Le psychiatre Emmanuel Venet le souligne dans Retour chez les fous : certains centres dits « experts » multiplient bilans et évaluations, même quand le diagnostic est déjà posé. Semble-t-il, moins pour soigner que pour alimenter des bases de données. « Ces banques de données, écrit-il, cet “or blanc” du numérique, ont vocation à nourrir les algorithmes d’intelligence artificielle qui remplaceront demain le raisonnement humain. »

Un sujet, pourtant, ne se confond pas avec ses données, pas plus que son inconscient avec ses clics. L’algorithme peut prédire un achat, jamais un lapsus. Et lorsque s’improvisent des thérapies numériques, elles reflètent un rêve de plus en plus contemporain : guérir sans passer par l’Autre. On en a vu récemment les effets tragiques : deux adolescents américains se sont donné la mort, encouragés dans leur passage à l’acte par un chatbot conversationnel.
Lors d’une conférence de presse tenue à Rome en 1974, Lacan évoquait la peur soudaine de savants devant les bactéries qu’ils manipulaient : « Supposez qu’un jour, après en avoir fait un instrument sublime de destruction, un type les sorte du laboratoire. » Aujourd’hui, ce n’est plus seulement la biologie qui inquiète, mais l’intelligence artificielle, les biotechnologies et les réseaux sociaux. Des dispositifs conçus dans un cadre restreint mais dont les effets de masse, désinformation, manipulation, recomposition du lien social, échappent également à leurs inventeurs.
Car dans ce monde où l’algorithme prétend savoir tout de vous, il faut rappeler, avec Lacan, que le réel est ce qui ne marche pas, ce qui échappe au programme. Le monde « marche », mais le réel, lui, fait trou.

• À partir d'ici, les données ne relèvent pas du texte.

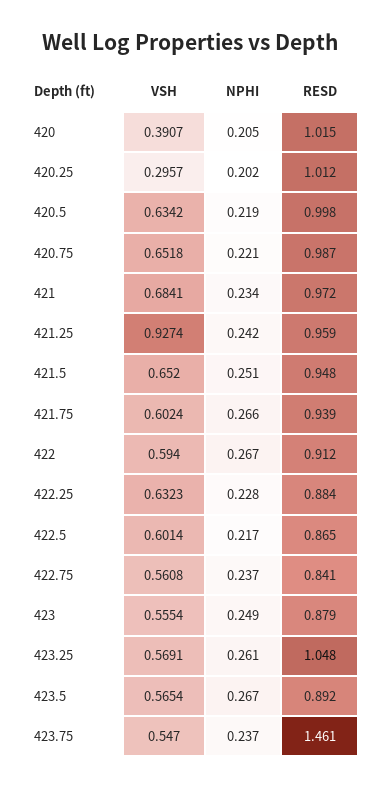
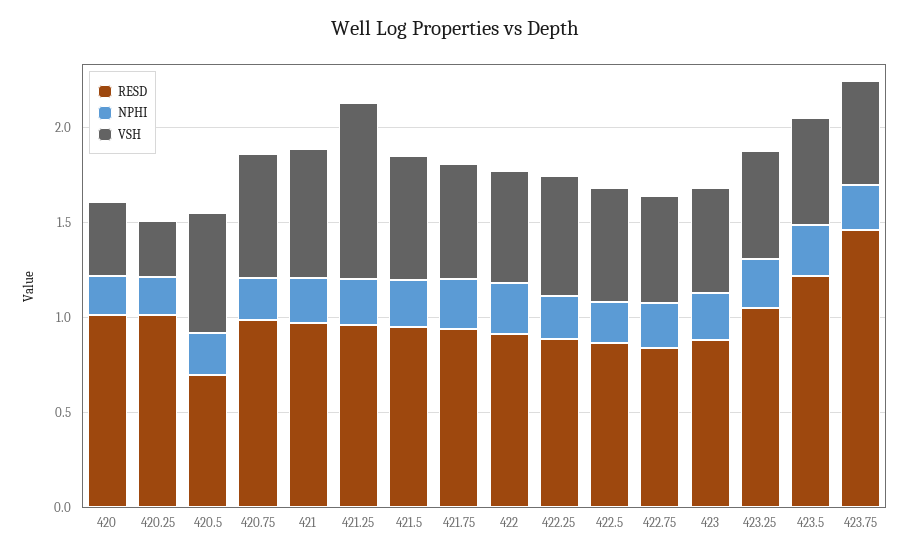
  {
    "VSH": {
      "420": 0.3907,
      "420.25": 0.2957,
      "420.5": 0.6342,
      "420.75": 0.6518,
      "421": 0.6841,
      "421.25": 0.9274,
      "421.5": 0.652,
      "421.75": 0.6024,
      "422": 0.594,
      "422.25": 0.6323,
      "422.5": 0.6014,
      "422.75": 0.5608,
      "423": 0.5554,
      "423.25": 0.5691,
      "423.5": 0.5654,
      "423.75": 0.547
    },
    "NPHI": {
      "420": 0.205,
      "420.25": 0.202,
      "420.5": 0.219,
      "420.75": 0.221,
      "421": 0.234,
      "421.25": 0.242,
      "421.5": 0.251,
      "421.75": 0.266,
      "422": 0.267,
      "422.25": 0.228,
      "422.5": 0.217,
      "422.75": 0.237,
      "423": 0.249,
      "423.25": 0.261,
      "423.5": 0.267,
      "423.75": 0.237
    },
    "RESD": {
      "420": 1.015,
      "420.25": 1.012,
-     "420.5": 0.998,
+     "420.5": 0.7,
      "420.75": 0.987,
      "421": 0.972,
      "421.25": 0.959,
      "421.5": 0.948,
      "421.75": 0.939,
      "422": 0.912,
      "422.25": 0.884,
      "422.5": 0.865,
      "422.75": 0.841,
      "423": 0.879,
      "423.25": 1.048,
-     "423.5": 0.892,
+     "423.5": 1.2,
      "423.75": 1.461
    }
  }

L’algorithme sait compter. Il sait combien de fois vous cliquez, scrollez, combien de secondes vous restez devant une image. Mais ce n’est pas du savoir, c’est du chiffre. Or le chiffre masque toujours un trou. Car le sujet n’est pas une donnée : il est cette béance dans le savoir. Le rêve, le lapsus, l’acte manqué, le symptôme : autant de surgissements où le sujet se révèle en tant qu’il déjoue la logique du calcul.

On nous vend du désir clé en main : « Tu veux aujourd’hui ce que tu as voulu hier ! » Mais ce n’est pas du désir, ce rien d’autre que de la demande recyclée. Le désir véritable, Lacan l’a répété cent fois : c’est le désir de l’Autre. Et cet Autre, aucun algorithme ne le code. Quant aux réseaux sociaux, ils se résument souvent à une fabrique de semblants.

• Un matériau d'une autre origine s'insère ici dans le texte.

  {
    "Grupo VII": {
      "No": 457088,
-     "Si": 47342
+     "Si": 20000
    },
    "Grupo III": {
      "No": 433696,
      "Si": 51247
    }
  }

C’est cela, le symptôme du malaise dans la civilisation numérique.
Fort heureusement, il reste des sujets qui viennent dire leur souffrance, leur répétition, leur ratage.
Et c’est là que demeure la place de l’analyste : engagé, au bord, sans prédire ni calculer, mais en écoutant ce qui cloche. Immanquablement avec le réel, il y aura du ratage, donc matière à analyse.
Oui, la psychanalyse n’a sans doute plus l’aura d’autrefois. Tant mieux, dirons certains : cela l’empêche de devenir une religion de plus. Le psychanalyste trouve sa place à la lisière, dans les zones d’ombre, là où la parole trébuche. Et tant qu’il y aura ce trébuchement, il y aura de quoi faire.
Une société qui confierait entièrement le soin psychique aux machines rêverait d’abolir le transfert, d’effacer le sujet divisé au profit d’un individu transparent et calculable. Mais ce serait une illusion : le réel de l’inconscient reviendrait toujours, comme symptôme d’un monde qui refuse de l’entendre.
Le colloque F.E.P. de Paris, du 6 au 9 novembre, « La place de l’inconscient aujourd’hui ? Défis et implications cliniques » prendra appui sur ces questions essentielles — et sur bien d’autres — pour en faire matière de travail.